Caroline LOEB

 


© Philippe Warner

R : Bonjour Caroline.Tu es actuellement à l'affiche pour "Mistinguett, Madonna et moi" au théâtre Montmartre Galabru. D'où te vient cette passion pour ces personnalités féminines mythiques ?

C : Tout a commencé avec Yvette Guilbert. Quand j’étais petite, j’écoutais beaucoup d’Opéra car mes parents avaient énormément d’albums de Verdi et de Mozart. Mais ils avaient aussi Serge Reggiani et Yvette Guilbert. J’ai tout de suite été fascinée par sa voix, par ses chansons tellement particulières, par sa façon unique de placer sa voix, et par son talent comique évident. J’ai découvert après, l’immense artiste que c’était, la femme de tête, la curieuse, l’innovatrice.
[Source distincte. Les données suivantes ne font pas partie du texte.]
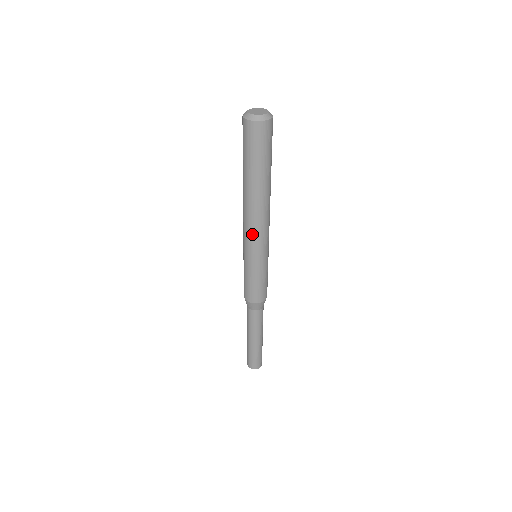
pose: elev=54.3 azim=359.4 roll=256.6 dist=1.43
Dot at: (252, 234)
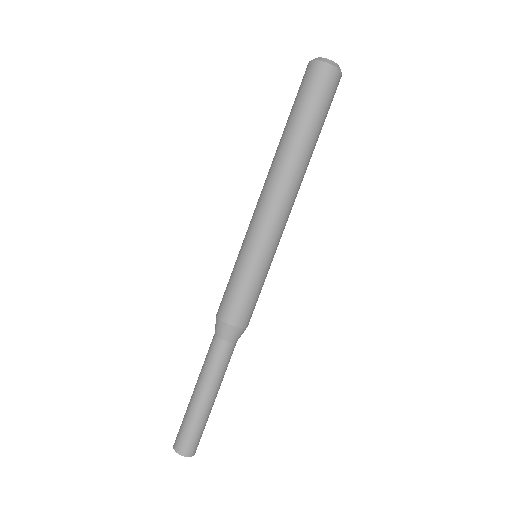
Dot at: (276, 214)
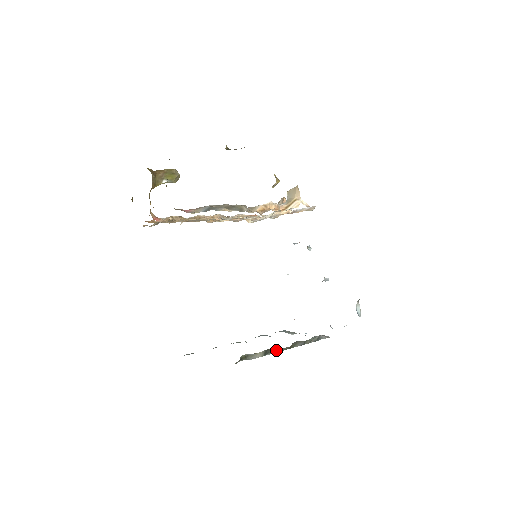
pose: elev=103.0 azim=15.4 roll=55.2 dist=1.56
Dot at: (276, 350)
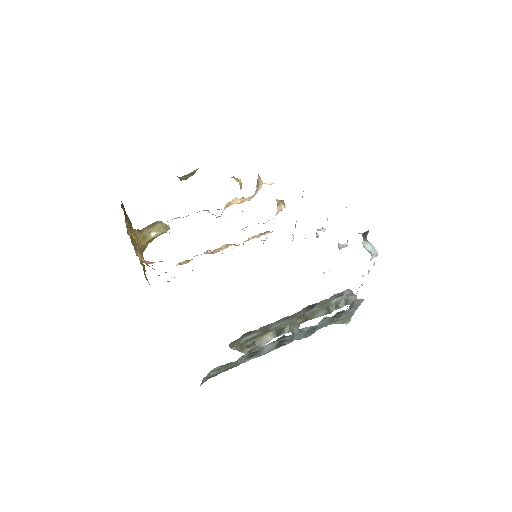
Dot at: (291, 327)
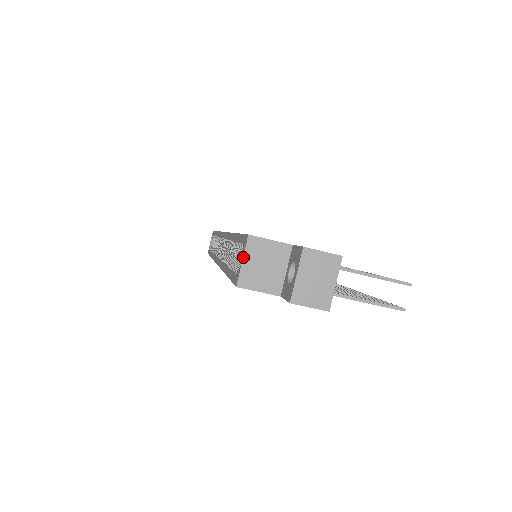
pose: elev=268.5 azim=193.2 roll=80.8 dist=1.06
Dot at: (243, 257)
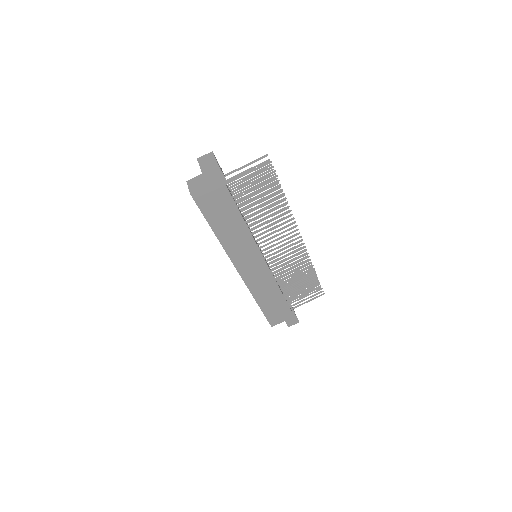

Puis adolescente, j’ai passé beaucoup de temps à la cinémathèque de Chaillot. Là, les actrices comme Katherine Hepburn, Mae West, Bette Davis et Marlene Dietrich m’ont fascinée. Leur élégance, leur chic, mais surtout cette façon complètement originale d’être femmes.

J’ai aimé très tôt des femmes aux personnalités fortes, comme Dorothy Parker, une femme écrivain des années 30, la femme la plus spirituelle de New York à l’époque dont j’ai appris par cœur les petits textes ciselés et brillants. J’avais l’impression de trouver une âme sœur.

Ce qui me touche chez Madonna, c’est cette volonté et cette capacité à se réinventer toujours, cette réussite à la force du poignet, de travail, et cette vision forte d’elle même qui l’inspire depuis des décennies. Toutes ces femmes avaient ça en commun. Comme Shirley Goldfarb dont j’ai adapté le journal intime « Shirley » en 1999, avec Judith Magre.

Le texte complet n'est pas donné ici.